* [Consegna]:
Stabilisci se ciascuna affermazione concorda con il brano sull'imposta di soggiorno, rispondendo sì o no e riportando alla lettera le parole del brano che lo decidono. (a) La proroga si trova nell'articolo 121 del disegno di legge. (b) Le misure incrementali erano state introdotte con la manovra 2025. (c) Il testo indica anche come verrà impiegato il maggior gettito della tassa.

* [Brano del documento]:
=====
Con la Legge di Bilancio 2026 arriva una novità che interessa da vicino chi lavora nel turismo, ma anche chi viaggia per piacere o per lavoro: l’imposta di soggiorno potrà aumentare anche per tutto il prossimo anno. La proroga, contenuta nell’articolo 121 del disegno di legge, permette ai Comuni di continuare ad applicare le misure incrementali già introdotte con la manovra 2024, e cioè la possibilità di alzare le tariffe rispetto ai livelli precedenti.
Ma non si tratta solo di un aumento, il testo stabilisce anche come sarà utilizzato il maggior gettito derivante dalla tassa.
=====
* [Sezione dati]:

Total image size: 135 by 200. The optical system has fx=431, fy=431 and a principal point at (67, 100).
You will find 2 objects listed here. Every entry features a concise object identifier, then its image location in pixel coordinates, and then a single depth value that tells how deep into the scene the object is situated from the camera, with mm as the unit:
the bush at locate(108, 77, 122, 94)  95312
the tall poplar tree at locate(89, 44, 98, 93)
=====
* [Soluzione]:
(a) Sì: «La proroga, contenuta nell’articolo 121 del disegno di legge».
(b) No: «già introdotte con la manovra 2024».
(c) Sì: «il testo stabilisce anche come sarà utilizzato il maggior gettito derivante dalla tassa».